Que pensez-vous de ce nouveau cinéma “hétérogène”, se nourrissant de différentes sources pour créer des fictions dans un style documentaire ?
Cela n’est vraiment pas nouveau ! Le cinéma a toujours mis en scène la réalité. Depuis les Lumière ou Flaherty, nous avons toujours connu ça. Il est simplement devenu possible à plus de personnes de créer ce type de cinéma et de le distribuer. Je m’intéresse davantage aux conséquences sociales d’un tel phénomène qu’à sa place dans l’évolution du cinéma.

Pour le film À chacun son cinéma, la contrainte était de filmer ce qui se passait dans une salle de projection. Vous avez choisi de montrer des gens en train de filmer l’écran ou de s’envoyer des SMS : pourquoi un tel choix ?
Parce que c’est ce qui se passe aujourd’hui dans les salles ! Je suis révolté par la contamination du cinéma par d’autres écrans privés tels que les téléphones portables ou les caméras numériques. J’ai déjà évoqué cette idée dans The Adjuster, en 1990, avec la scène où Arsinée manipule sa caméra dans la salle de projection des censeurs.

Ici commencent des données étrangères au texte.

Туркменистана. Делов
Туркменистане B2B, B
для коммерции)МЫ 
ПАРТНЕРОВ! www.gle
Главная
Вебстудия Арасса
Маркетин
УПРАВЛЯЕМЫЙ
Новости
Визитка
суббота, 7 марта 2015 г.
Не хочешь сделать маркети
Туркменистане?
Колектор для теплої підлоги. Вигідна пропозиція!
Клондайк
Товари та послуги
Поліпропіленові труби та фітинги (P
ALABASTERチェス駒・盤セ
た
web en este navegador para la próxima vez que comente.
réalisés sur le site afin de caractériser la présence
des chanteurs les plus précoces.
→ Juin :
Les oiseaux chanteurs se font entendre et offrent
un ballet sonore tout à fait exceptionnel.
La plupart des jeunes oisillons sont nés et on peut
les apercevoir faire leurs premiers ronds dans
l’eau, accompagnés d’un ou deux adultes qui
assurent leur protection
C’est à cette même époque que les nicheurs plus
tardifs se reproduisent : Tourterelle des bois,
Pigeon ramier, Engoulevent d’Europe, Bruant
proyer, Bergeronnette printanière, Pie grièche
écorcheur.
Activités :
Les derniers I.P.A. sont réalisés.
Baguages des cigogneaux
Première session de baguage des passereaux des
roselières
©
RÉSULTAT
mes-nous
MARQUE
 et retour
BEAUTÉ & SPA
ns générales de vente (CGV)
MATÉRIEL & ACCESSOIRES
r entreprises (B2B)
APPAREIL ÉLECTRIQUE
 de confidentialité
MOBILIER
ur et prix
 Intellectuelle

Le numérique vous intéresse en tant que sujet mais vous intéresse-t-il également en tant qu’outil de création ? Stimule-t-il votre créativité ?
J’ai fait un journal vidéo sur Beyrouth en 2004 : Citadelle. Je l’ai montré une fois lors de l’ouverture de la rétrospective qui m’était consacrée au centre Pompidou, il y a deux ans. Ce fut passionnant à tourner et monter, même si, au final, c’était un film un peu trop personnel pour être présenté à un large public.

L’intérêt du cinéma pour les “nouvelles images” est-il un épiphénomène ou pensez-vous qu’il va permettre de reformuler les enjeux du cinéma d’une façon radicale ?
Le cinéma est à un stade nécessaire de son évolution. Ces “nouvelles images” auxquelles vous vous référez sont une part importante de sa transformation. Le cinéma se détache de sa forme traditionnelle. La création est en train de devenir une affaire collective et cela changera pour toujours son apparence.